Page excerpt:
There is a relationship between internal nodes and external nodes i.e. If the number of internal nodes is N, the number of external nodes will be N+1. Let us discuss another property of the binary trees.
Property
A binary tree with N internal nodes has 2N links, N-1 links to internal nodes and N+1 links to external nodes.
Please recall that the first property dealt with the relationship between internal and external nodes. This property is dealing with the relationship of links to the internal nodes.
Now, what is a link? As you might already have understood, a link is that line, which we draw between two nodes in a tree. Internally we use pointers in C++ to realize links. In pictorial sketches, however, we use a line to show a link between the two nodes. The property defines, that if you have a binary tree with Nodes, how many links, it will have between the internal nodes (remember, it includes the leaf nodes), and how many links it will have between the external nodes. We have not been showing any links between the external nodes in the diagrams. These are, in fact, null pointers. That means, these are the links, which we will show with the help of the square nodes. Let us see a binary tree, on the basis of which, we will further explore this property. In the following figure, the binary tree is shown again, which, in addition to the normal links between the internal nodes, also contains external nodes as squares and the external links as lines going to those squares.

Raw data:

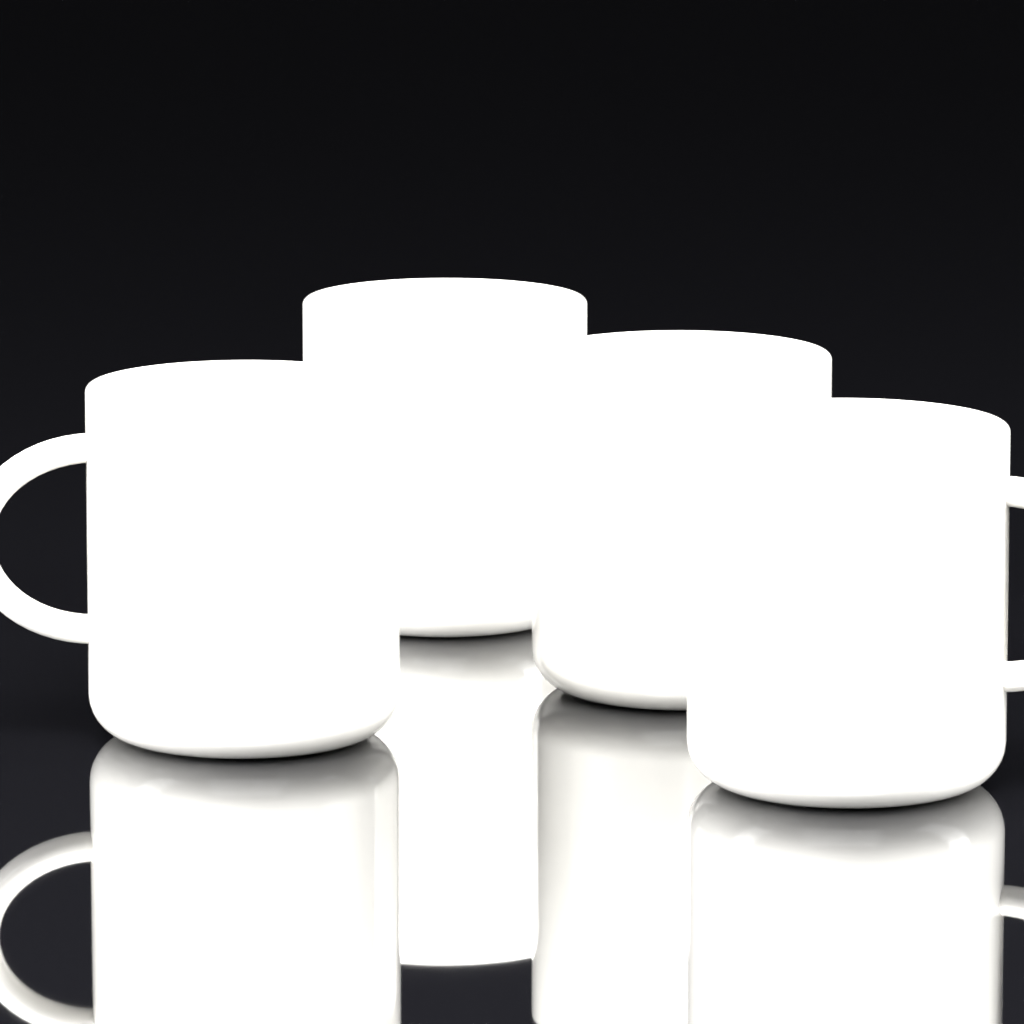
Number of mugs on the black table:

...

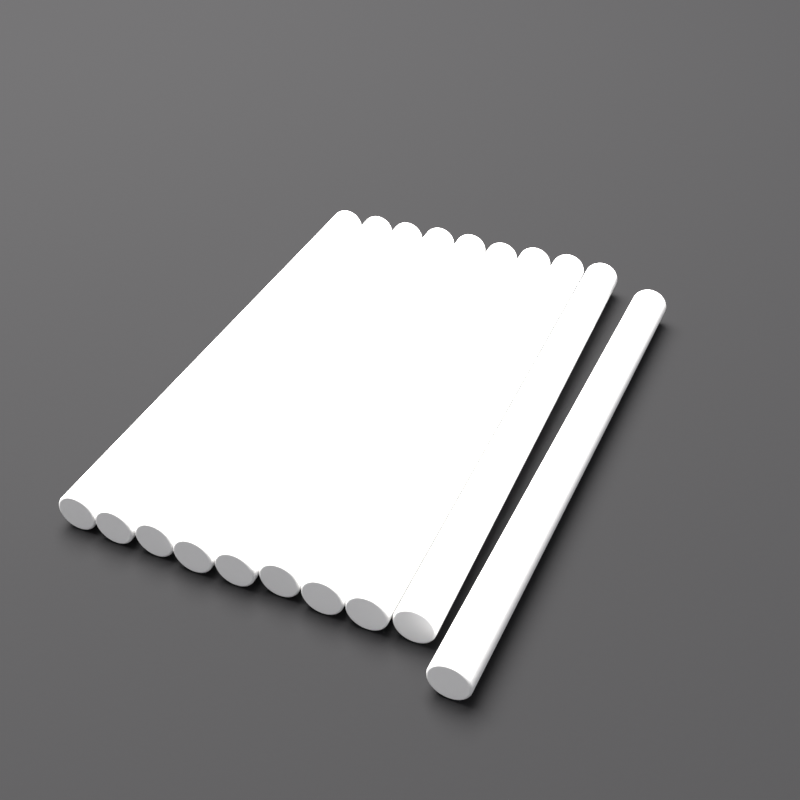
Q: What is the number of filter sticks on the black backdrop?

Tasks to perform:
(a) Rewrite the paragraph of the binary tree passage that begins "Now, what is a link?" as a short bulleted list that keeps its main facts.
(b) According to the binary tree passage, how many links to external nodes does a binary tree with N internal nodes have?
(c) Continue the binary tree passage from its last sentence.

Responses in order:
(a)
- A link is the line drawn between two nodes in a tree.
- In C++, links are implemented with pointers; in diagrams, they are shown as lines.
- The property gives how many links a binary tree has between internal nodes (which include the leaf nodes) and how many go to external nodes.
- Links to external nodes have not been shown in the diagrams so far. They are null pointers and are drawn as lines to square nodes.
- The next figure shows the binary tree again, with its normal links between internal nodes and with external nodes drawn as squares reached by external links.

(b) N+1 links.

(c)
Now if you count the total number of links in the diagram between internal and external nodes, it will be 2N. Remember, we are talking about links and not nodes. In this tree, we have 9 nodes marked with capital letters, 8 internal links and 10 external links. Adding the both kinds of links, we get 18, which is exactly 2 x 9.
As discussed already that these properties are mathematical theorems and can therefore be proven mathematically. Let us now prove this property as to how do we get 2N links in a binary tree with N internal nodes.
Property
A binary tree with N internal nodes has 2N links, N-1 links to internal nodes and N+1 links to external nodes.
- In every rooted tree, each node, except the root, has a unique parent.
- Every link connects a node to its parents, so there are N-1 links connecting internal nodes.
- Similarly each of the N+1 external nodes has one link to its parents.
- Thus N-1+N+1=2N links.
In the previous lectures, I told you about the important property of the trees, that they contain only one link between the two nodes. I had also shown you some structures, which did not follow this property and I told you, that those were graphs.
Threaded Binary Trees
- In many applications binary tree traversals are carried out repeatedly.
- The overhead of stack operations during recursive calls can be costly.
- The same would true if we use a non-recursive but stack-driven traversal procedure
- It would be useful to modify the tree data structure which represents the binary tree so as to speed up, say, the inorder traversal process: make it "stack-free".
You must be remembering that there were four traversing methods of binary trees: preorder, inorder,
postorder and levelorder. First three preorder, inorder and postorder were implemented using recursion. Those recursive routines were very small, 3 to 4 lines of code and they could be employed to traverse a tree of any size.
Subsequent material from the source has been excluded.